> **MATERIAL SHOWN**
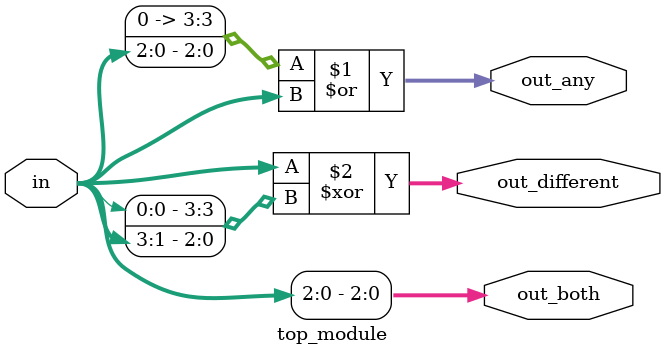
<source format=sv>
module top_module (
    input [3:0] in,
    output [2:0] out_both,
    output [3:0] out_any,
    output [3:0] out_different
);

assign out_both = in[2:0];
assign out_any = {1'b0, in[2:0]} | in;
assign out_different = in ^ {in[0], in[3:1]};

endmodule

</source>
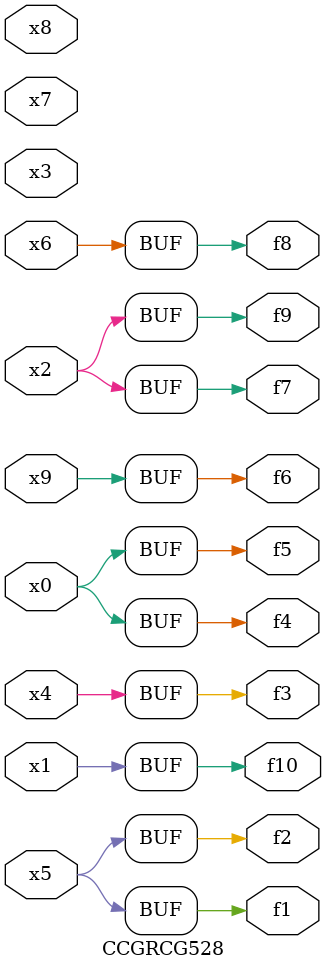
<source format=v>
module CCGRCG528(
	input x0, x1, x2, x3, x4, x5, x6, x7, x8, x9,
	output f1, f2, f3, f4, f5, f6, f7, f8, f9, f10
);
	assign f1 = x5;
	assign f2 = x5;
	assign f3 = x4;
	assign f4 = x0;
	assign f5 = x0;
	assign f6 = x9;
	assign f7 = x2;
	assign f8 = x6;
	assign f9 = x2;
	assign f10 = x1;
endmodule

</source>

> **WHAT THE EXERCISE ASKS**
Leaving out the pictures, transcribe the material above exactly.

> **SOLUTION**
<source format=sv>
module top_module (
    input [3:0] in,
    output [2:0] out_both,
    output [3:0] out_any,
    output [3:0] out_different
);

assign out_both = in[2:0];
assign out_any = {1'b0, in[2:0]} | in;
assign out_different = in ^ {in[0], in[3:1]};

endmodule

</source>
<source format=v>
module CCGRCG528(
	input x0, x1, x2, x3, x4, x5, x6, x7, x8, x9,
	output f1, f2, f3, f4, f5, f6, f7, f8, f9, f10
);
	assign f1 = x5;
	assign f2 = x5;
	assign f3 = x4;
	assign f4 = x0;
	assign f5 = x0;
	assign f6 = x9;
	assign f7 = x2;
	assign f8 = x6;
	assign f9 = x2;
	assign f10 = x1;
endmodule

</source>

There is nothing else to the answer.